» **Exercice court A**:
Recopiez à l'identique les lignes des fiches, depuis celle qui contient « collection date: 1909-06-25 » jusqu'à la fin des fiches, ces deux bornes comprises.

» **Texte fourni**:
────────────────

Section "InputDevice"

    Identifier     "Generic Keyboard"

    Driver         "kbd"

    Option         "CoreKeyboard"

    Option         "XkbRules" "xorg"

    Option         "XkbModel" "pc105"

    Option         "XkbLayout" "fr-latin9"

    Option         "XkbVariant" "fr"

EndSection

Section "InputDevice"

    Identifier     "Configured Mouse"

    Driver         "mouse"

    Option         "CorePointer"

    Option         "Buttons" "7"

    Option         "Device" "/dev/input/mice"

    Option         "Protocol" "ExplorerPS/2"

    Option         "ZAxisMapping" "4 5"

    Option         "Emulate3Buttons" "true"

    Option         "ButtonMapping" "1 2 3 6 7"

────────────────

» **Documents présentés**:
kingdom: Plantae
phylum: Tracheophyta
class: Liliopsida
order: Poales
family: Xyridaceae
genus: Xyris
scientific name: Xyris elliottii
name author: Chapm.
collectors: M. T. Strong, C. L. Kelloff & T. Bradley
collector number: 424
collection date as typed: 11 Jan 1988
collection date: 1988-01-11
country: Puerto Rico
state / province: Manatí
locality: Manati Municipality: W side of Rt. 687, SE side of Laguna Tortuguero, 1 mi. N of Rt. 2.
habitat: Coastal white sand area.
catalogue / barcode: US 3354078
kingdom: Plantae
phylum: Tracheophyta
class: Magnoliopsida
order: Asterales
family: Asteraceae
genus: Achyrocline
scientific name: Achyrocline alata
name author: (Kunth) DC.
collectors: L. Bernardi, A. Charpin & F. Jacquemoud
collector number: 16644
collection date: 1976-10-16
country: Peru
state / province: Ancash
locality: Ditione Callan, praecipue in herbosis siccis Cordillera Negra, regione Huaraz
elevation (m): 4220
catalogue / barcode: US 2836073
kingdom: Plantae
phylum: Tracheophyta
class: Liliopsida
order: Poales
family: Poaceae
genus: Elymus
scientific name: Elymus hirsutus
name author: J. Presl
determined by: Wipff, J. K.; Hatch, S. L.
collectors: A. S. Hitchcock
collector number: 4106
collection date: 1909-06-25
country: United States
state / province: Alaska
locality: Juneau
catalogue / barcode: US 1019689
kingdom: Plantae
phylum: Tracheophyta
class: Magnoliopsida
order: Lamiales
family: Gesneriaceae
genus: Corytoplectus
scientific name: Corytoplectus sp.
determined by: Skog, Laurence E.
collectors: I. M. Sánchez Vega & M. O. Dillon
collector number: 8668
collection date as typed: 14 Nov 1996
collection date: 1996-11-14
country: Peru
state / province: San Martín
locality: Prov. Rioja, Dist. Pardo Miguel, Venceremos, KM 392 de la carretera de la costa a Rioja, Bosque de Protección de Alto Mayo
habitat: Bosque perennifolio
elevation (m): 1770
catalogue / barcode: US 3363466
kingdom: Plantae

────────────────

» **Exercice court B**:
Reproduisez, s'il vous plaît, l'intégralité du texte sur la configuration du clavier et de la souris, sans y changer quoi que ce soit.

» **Réponse complète A**:
collection date: 1909-06-25
country: United States
state / province: Alaska
locality: Juneau
catalogue / barcode: US 1019689
kingdom: Plantae
phylum: Tracheophyta
class: Magnoliopsida
order: Lamiales
family: Gesneriaceae
genus: Corytoplectus
scientific name: Corytoplectus sp.
determined by: Skog, Laurence E.
collectors: I. M. Sánchez Vega & M. O. Dillon
collector number: 8668
collection date as typed: 14 Nov 1996
collection date: 1996-11-14
country: Peru
state / province: San Martín
locality: Prov. Rioja, Dist. Pardo Miguel, Venceremos, KM 392 de la carretera de la costa a Rioja, Bosque de Protección de Alto Mayo
habitat: Bosque perennifolio
elevation (m): 1770
catalogue / barcode: US 3363466
kingdom: Plantae

» **Réponse complète B**:
Section "InputDevice"

    Identifier     "Generic Keyboard"

    Driver         "kbd"

    Option         "CoreKeyboard"

    Option         "XkbRules" "xorg"

    Option         "XkbModel" "pc105"

    Option         "XkbLayout" "fr-latin9"

    Option         "XkbVariant" "fr"

EndSection

Section "InputDevice"

    Identifier     "Configured Mouse"

    Driver         "mouse"

    Option         "CorePointer"

    Option         "Buttons" "7"

    Option         "Device" "/dev/input/mice"

    Option         "Protocol" "ExplorerPS/2"

    Option         "ZAxisMapping" "4 5"

    Option         "Emulate3Buttons" "true"

    Option         "ButtonMapping" "1 2 3 6 7"